Brief: Take every line from the data that has the word "COCA" in it.

Records from a data source:
══════════════════════════════

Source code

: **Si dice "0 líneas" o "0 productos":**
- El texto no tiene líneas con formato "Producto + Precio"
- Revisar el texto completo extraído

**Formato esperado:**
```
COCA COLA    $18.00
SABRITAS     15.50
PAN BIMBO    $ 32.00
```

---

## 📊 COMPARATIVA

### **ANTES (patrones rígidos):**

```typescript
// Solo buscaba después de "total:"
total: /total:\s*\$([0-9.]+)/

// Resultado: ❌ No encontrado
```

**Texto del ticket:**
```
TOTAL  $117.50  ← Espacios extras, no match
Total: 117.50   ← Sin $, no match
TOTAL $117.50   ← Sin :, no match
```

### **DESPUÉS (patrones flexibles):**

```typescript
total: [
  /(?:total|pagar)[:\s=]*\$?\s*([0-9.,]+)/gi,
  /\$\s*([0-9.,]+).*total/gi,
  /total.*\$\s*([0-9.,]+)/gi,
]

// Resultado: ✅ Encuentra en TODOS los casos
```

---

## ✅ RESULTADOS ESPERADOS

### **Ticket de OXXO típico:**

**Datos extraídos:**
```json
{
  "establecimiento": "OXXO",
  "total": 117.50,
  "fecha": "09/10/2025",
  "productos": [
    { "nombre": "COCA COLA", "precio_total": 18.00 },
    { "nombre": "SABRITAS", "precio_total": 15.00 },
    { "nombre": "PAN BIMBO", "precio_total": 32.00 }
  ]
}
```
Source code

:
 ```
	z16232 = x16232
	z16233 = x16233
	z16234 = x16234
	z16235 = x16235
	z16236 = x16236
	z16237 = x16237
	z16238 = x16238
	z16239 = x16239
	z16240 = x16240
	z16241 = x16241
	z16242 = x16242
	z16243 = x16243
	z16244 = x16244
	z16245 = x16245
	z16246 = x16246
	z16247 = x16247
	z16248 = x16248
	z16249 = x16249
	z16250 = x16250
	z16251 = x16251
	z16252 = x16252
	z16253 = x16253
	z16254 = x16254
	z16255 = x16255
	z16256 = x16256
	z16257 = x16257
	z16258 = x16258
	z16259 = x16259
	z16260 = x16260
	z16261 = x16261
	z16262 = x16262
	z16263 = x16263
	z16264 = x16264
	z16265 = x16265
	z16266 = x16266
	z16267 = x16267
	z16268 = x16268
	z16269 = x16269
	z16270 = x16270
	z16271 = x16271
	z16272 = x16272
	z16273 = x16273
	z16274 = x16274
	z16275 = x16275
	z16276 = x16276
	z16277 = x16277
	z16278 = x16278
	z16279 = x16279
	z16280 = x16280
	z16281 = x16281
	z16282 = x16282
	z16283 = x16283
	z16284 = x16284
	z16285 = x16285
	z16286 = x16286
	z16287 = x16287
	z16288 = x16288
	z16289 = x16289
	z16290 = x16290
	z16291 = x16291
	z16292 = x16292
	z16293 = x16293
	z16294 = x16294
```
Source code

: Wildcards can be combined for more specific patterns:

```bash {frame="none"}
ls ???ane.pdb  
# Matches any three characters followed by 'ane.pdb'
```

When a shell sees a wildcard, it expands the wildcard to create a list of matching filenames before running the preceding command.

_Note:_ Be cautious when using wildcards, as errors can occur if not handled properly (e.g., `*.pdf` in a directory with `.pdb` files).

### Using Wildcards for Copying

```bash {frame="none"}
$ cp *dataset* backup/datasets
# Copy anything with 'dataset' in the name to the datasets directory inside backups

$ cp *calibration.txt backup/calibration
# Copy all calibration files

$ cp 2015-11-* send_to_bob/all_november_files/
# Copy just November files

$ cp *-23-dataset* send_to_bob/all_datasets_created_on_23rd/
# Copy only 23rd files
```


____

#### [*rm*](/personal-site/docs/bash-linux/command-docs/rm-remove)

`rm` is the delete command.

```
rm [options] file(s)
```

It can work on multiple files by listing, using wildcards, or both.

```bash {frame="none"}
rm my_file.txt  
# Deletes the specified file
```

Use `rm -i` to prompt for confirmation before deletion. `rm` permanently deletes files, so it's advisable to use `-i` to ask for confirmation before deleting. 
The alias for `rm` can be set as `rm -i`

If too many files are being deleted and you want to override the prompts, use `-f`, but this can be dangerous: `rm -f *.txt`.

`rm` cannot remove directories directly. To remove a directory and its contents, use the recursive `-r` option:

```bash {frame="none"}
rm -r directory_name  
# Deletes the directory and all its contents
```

══════════════════════════════

Response for this exercise:
COCA COLA    $18.00
    { "nombre": "COCA COLA", "precio_total": 18.00 },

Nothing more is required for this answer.